Task set:
1. Echo the module outline below word for word, from "Practice assignment" up to and including "in this domain?".
2. In one to three sentences, explain why the module outline below treats relation design as more than making a pretty graph.
* Begin Source extract *
Use the review-mapping article as the center of this module.

Primary identifier

Explain the options clearly:

  • single key
  • auto-generated key
  • compound key

Then teach the practical consequences. A convenient field is not necessarily a safe identifier. The architect should actively test uniqueness and think about change stability. If the chosen identifier can legitimately repeat, it is not an identifier.

Additional identifiers

These can improve merge quality, but they also increase merge reach. The architect should use them when they genuinely represent identity, not merely similarity.

Relation design

Move from review mapping into the relations guide. Relation setup forces the architect to decide:

  • which property points to the target record
  • whether edge, strict edge, or fuzzy edge is appropriate
  • which edge type expresses the business meaning

This is not just about making a pretty graph. Relation design affects the Relations tab, hierarchy behavior, and exported edge tables downstream.

Hierarchy

Then briefly connect to Hierarchy Builder. Even if hierarchy projects are constructed later, the architect should already understand that relation quality, business-domain scoping, and edge export choices influence whether hierarchies remain useful or become noise.

Role lens

Weak identifiers create false unity. Weak relations create false context. Both damage trust. The architect’s responsibility is to make identity and connection behavior explicit, testable, and explainable.

Practice assignment

Choose one domain and answer:

  • what is the primary identifier and why is it safe?
  • what additional identifiers, if any, should exist?
  • what would a false merge look like in this domain?
  • what relation types should commonly exist?
  • should relation creation happen during mapping, via rules, or through later governance structures?

Exit criteria

  • The learner can compare single-key, auto-generated, and compound identifier choices.
  • The learner can explain the role of additional identifiers without overusing them.
  • The learner can design a relation with a clear business meaning and operational consequence.
* End Source extract *
* Begin Data *
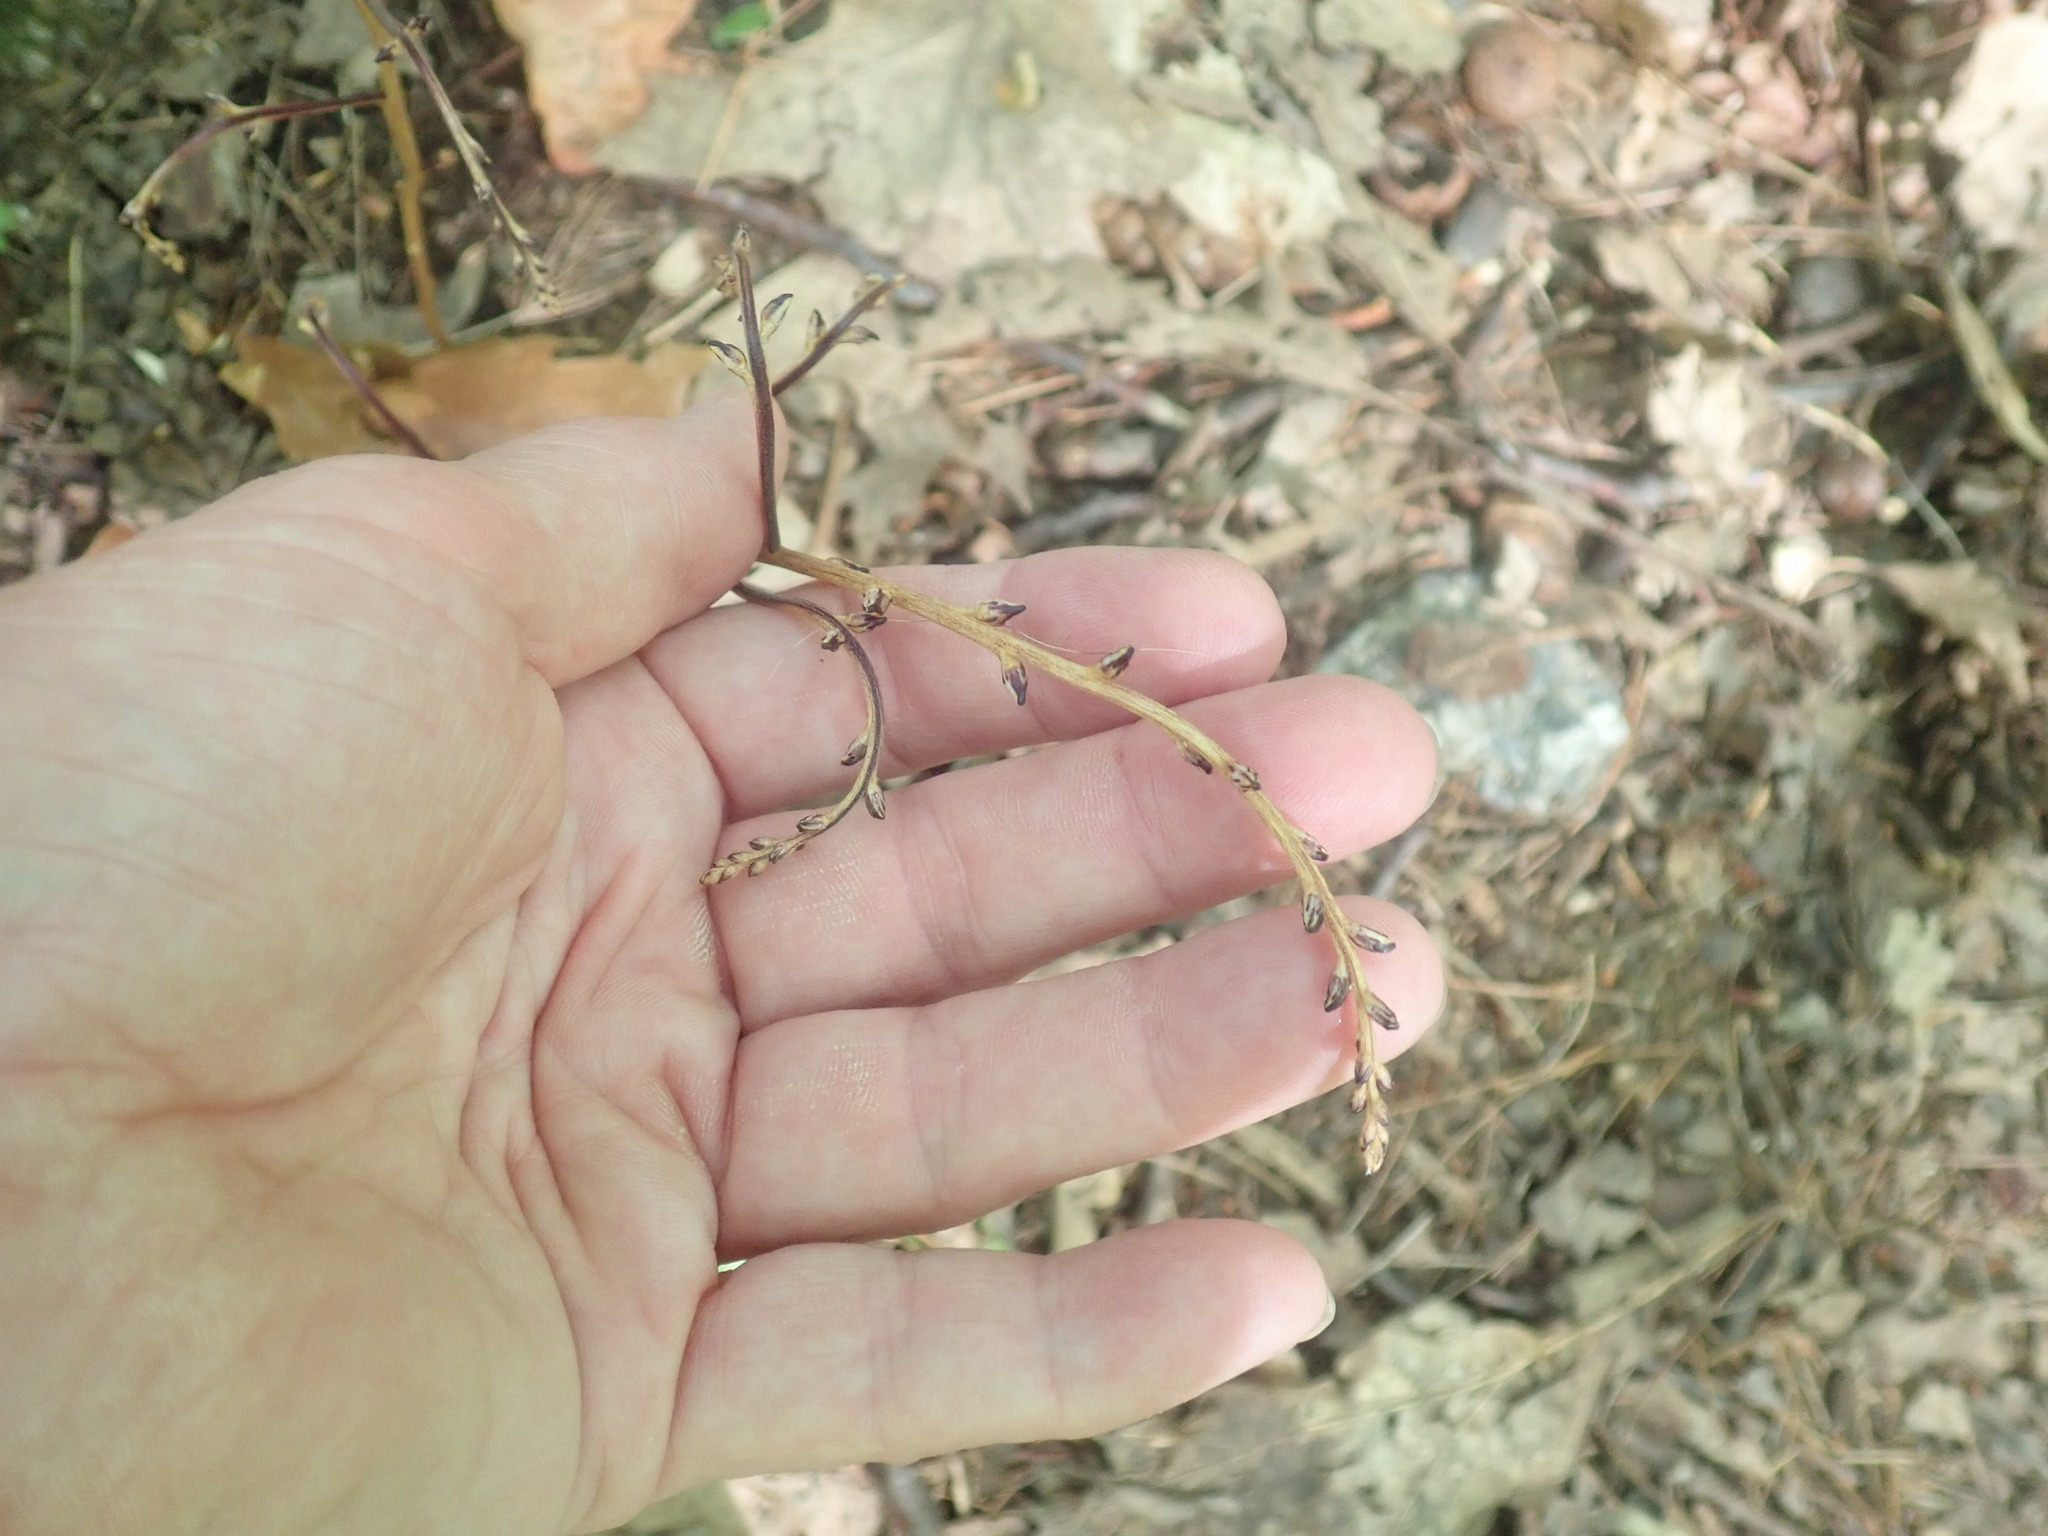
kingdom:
* End Data *
Per-task outputs:
1.
Practice assignment

Choose one domain and answer:

  • what is the primary identifier and why is it safe?
  • what additional identifiers, if any, should exist?
  • what would a false merge look like in this domain?

2. Relation design affects the Relations tab, hierarchy behavior, and the edge tables exported downstream.